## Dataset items
━━━━━━━━━━━━━━━━━━━━━━━━━━━━━━

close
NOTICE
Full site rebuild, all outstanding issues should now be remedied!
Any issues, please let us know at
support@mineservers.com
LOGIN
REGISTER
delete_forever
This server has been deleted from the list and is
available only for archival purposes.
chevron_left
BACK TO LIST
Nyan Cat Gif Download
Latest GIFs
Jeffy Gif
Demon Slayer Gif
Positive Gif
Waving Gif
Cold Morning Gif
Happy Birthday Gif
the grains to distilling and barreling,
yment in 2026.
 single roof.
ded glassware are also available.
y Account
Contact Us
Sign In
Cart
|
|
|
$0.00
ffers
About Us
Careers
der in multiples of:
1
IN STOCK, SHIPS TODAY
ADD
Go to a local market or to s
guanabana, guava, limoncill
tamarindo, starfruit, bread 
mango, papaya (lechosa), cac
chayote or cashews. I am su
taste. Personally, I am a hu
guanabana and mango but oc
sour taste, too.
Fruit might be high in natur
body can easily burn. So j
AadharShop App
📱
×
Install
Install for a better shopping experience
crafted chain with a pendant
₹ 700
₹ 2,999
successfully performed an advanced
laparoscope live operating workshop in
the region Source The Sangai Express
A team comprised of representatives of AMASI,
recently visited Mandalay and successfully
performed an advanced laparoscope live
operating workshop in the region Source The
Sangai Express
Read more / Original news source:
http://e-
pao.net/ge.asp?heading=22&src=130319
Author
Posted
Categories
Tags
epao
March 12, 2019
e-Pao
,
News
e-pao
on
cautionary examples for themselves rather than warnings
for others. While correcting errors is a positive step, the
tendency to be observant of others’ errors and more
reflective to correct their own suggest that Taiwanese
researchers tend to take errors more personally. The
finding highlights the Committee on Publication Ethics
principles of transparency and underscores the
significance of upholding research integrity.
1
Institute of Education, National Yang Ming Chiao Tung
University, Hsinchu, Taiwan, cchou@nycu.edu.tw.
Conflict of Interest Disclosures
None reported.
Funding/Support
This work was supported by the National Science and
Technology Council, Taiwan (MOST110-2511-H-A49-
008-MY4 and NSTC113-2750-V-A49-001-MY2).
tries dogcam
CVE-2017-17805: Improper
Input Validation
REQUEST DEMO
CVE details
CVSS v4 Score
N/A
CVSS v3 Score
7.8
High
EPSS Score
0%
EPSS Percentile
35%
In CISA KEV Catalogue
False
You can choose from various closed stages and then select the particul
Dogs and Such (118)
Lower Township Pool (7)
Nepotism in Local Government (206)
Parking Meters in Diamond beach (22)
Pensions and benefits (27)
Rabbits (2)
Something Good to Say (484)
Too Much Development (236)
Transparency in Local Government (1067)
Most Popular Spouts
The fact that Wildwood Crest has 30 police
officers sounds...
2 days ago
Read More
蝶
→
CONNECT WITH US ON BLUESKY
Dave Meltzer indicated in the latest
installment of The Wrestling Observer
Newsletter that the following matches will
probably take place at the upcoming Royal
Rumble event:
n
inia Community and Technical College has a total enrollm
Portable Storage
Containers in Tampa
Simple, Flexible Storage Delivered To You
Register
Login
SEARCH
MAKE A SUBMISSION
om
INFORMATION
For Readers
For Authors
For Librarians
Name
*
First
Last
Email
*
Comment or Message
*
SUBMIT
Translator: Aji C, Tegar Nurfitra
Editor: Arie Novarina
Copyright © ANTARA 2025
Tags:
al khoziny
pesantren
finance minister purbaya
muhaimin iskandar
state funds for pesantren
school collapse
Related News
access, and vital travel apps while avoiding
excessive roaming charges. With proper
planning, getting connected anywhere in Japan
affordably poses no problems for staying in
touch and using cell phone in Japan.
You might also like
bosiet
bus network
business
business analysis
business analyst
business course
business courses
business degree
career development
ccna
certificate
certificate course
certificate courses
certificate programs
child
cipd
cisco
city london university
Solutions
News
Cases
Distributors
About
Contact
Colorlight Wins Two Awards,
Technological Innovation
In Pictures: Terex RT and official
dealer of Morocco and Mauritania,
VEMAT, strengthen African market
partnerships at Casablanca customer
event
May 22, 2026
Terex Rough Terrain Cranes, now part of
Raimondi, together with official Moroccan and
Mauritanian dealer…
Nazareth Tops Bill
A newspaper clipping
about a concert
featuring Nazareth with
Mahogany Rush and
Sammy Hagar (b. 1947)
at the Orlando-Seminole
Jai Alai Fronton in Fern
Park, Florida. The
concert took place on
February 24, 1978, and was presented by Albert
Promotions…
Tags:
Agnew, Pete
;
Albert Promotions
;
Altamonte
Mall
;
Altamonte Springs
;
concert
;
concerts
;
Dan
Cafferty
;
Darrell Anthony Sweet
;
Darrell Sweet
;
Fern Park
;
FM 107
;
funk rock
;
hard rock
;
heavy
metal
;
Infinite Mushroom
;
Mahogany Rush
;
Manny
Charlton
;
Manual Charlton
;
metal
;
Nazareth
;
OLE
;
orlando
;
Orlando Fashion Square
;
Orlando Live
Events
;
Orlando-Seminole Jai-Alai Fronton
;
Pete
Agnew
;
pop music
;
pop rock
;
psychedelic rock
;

━━━━━━━━━━━━━━━━━━━━━━━━━━━━━━

## AIM OF THE EXERCISE
Output every line of each item above, keeping the wording, spelling, and punctuation unchanged.

## SOLUTION TO THE EXERCISE
close
NOTICE
Full site rebuild, all outstanding issues should now be remedied!
Any issues, please let us know at
support@mineservers.com
LOGIN
REGISTER
delete_forever
This server has been deleted from the list and is
available only for archival purposes.
chevron_left
BACK TO LIST
Nyan Cat Gif Download
Latest GIFs
Jeffy Gif
Demon Slayer Gif
Positive Gif
Waving Gif
Cold Morning Gif
Happy Birthday Gif
the grains to distilling and barreling,
yment in 2026.
 single roof.
ded glassware are also available.
y Account
Contact Us
Sign In
Cart
|
|
|
$0.00
ffers
About Us
Careers
der in multiples of:
1
IN STOCK, SHIPS TODAY
ADD
Go to a local market or to s
guanabana, guava, limoncill
tamarindo, starfruit, bread 
mango, papaya (lechosa), cac
chayote or cashews. I am su
taste. Personally, I am a hu
guanabana and mango but oc
sour taste, too.
Fruit might be high in natur
body can easily burn. So j
AadharShop App
📱
×
Install
Install for a better shopping experience
crafted chain with a pendant
₹ 700
₹ 2,999
successfully performed an advanced
laparoscope live operating workshop in
the region Source The Sangai Express
A team comprised of representatives of AMASI,
recently visited Mandalay and successfully
performed an advanced laparoscope live
operating workshop in the region Source The
Sangai Express
Read more / Original news source:
http://e-
pao.net/ge.asp?heading=22&src=130319
Author
Posted
Categories
Tags
epao
March 12, 2019
e-Pao
,
News
e-pao
on
cautionary examples for themselves rather than warnings
for others. While correcting errors is a positive step, the
tendency to be observant of others’ errors and more
reflective to correct their own suggest that Taiwanese
researchers tend to take errors more personally. The
finding highlights the Committee on Publication Ethics
principles of transparency and underscores the
significance of upholding research integrity.
1
Institute of Education, National Yang Ming Chiao Tung
University, Hsinchu, Taiwan, cchou@nycu.edu.tw.
Conflict of Interest Disclosures
None reported.
Funding/Support
This work was supported by the National Science and
Technology Council, Taiwan (MOST110-2511-H-A49-
008-MY4 and NSTC113-2750-V-A49-001-MY2).
tries dogcam
CVE-2017-17805: Improper
Input Validation
REQUEST DEMO
CVE details
CVSS v4 Score
N/A
CVSS v3 Score
7.8
High
EPSS Score
0%
EPSS Percentile
35%
In CISA KEV Catalogue
False
You can choose from various closed stages and then select the particul
Dogs and Such (118)
Lower Township Pool (7)
Nepotism in Local Government (206)
Parking Meters in Diamond beach (22)
Pensions and benefits (27)
Rabbits (2)
Something Good to Say (484)
Too Much Development (236)
Transparency in Local Government (1067)
Most Popular Spouts
The fact that Wildwood Crest has 30 police
officers sounds...
2 days ago
Read More
蝶
→
CONNECT WITH US ON BLUESKY
Dave Meltzer indicated in the latest
installment of The Wrestling Observer
Newsletter that the following matches will
probably take place at the upcoming Royal
Rumble event:
n
inia Community and Technical College has a total enrollm
Portable Storage
Containers in Tampa
Simple, Flexible Storage Delivered To You
Register
Login
SEARCH
MAKE A SUBMISSION
om
INFORMATION
For Readers
For Authors
For Librarians
Name
*
First
Last
Email
*
Comment or Message
*
SUBMIT
Translator: Aji C, Tegar Nurfitra
Editor: Arie Novarina
Copyright © ANTARA 2025
Tags:
al khoziny
pesantren
finance minister purbaya
muhaimin iskandar
state funds for pesantren
school collapse
Related News
access, and vital travel apps while avoiding
excessive roaming charges. With proper
planning, getting connected anywhere in Japan
affordably poses no problems for staying in
touch and using cell phone in Japan.
You might also like
bosiet
bus network
business
business analysis
business analyst
business course
business courses
business degree
career development
ccna
certificate
certificate course
certificate courses
certificate programs
child
cipd
cisco
city london university
Solutions
News
Cases
Distributors
About
Contact
Colorlight Wins Two Awards,
Technological Innovation
In Pictures: Terex RT and official
dealer of Morocco and Mauritania,
VEMAT, strengthen African market
partnerships at Casablanca customer
event
May 22, 2026
Terex Rough Terrain Cranes, now part of
Raimondi, together with official Moroccan and
Mauritanian dealer…
Nazareth Tops Bill
A newspaper clipping
about a concert
featuring Nazareth with
Mahogany Rush and
Sammy Hagar (b. 1947)
at the Orlando-Seminole
Jai Alai Fronton in Fern
Park, Florida. The
concert took place on
February 24, 1978, and was presented by Albert
Promotions…
Tags:
Agnew, Pete
;
Albert Promotions
;
Altamonte
Mall
;
Altamonte Springs
;
concert
;
concerts
;
Dan
Cafferty
;
Darrell Anthony Sweet
;
Darrell Sweet
;
Fern Park
;
FM 107
;
funk rock
;
hard rock
;
heavy
metal
;
Infinite Mushroom
;
Mahogany Rush
;
Manny
Charlton
;
Manual Charlton
;
metal
;
Nazareth
;
OLE
;
orlando
;
Orlando Fashion Square
;
Orlando Live
Events
;
Orlando-Seminole Jai-Alai Fronton
;
Pete
Agnew
;
pop music
;
pop rock
;
psychedelic rock
;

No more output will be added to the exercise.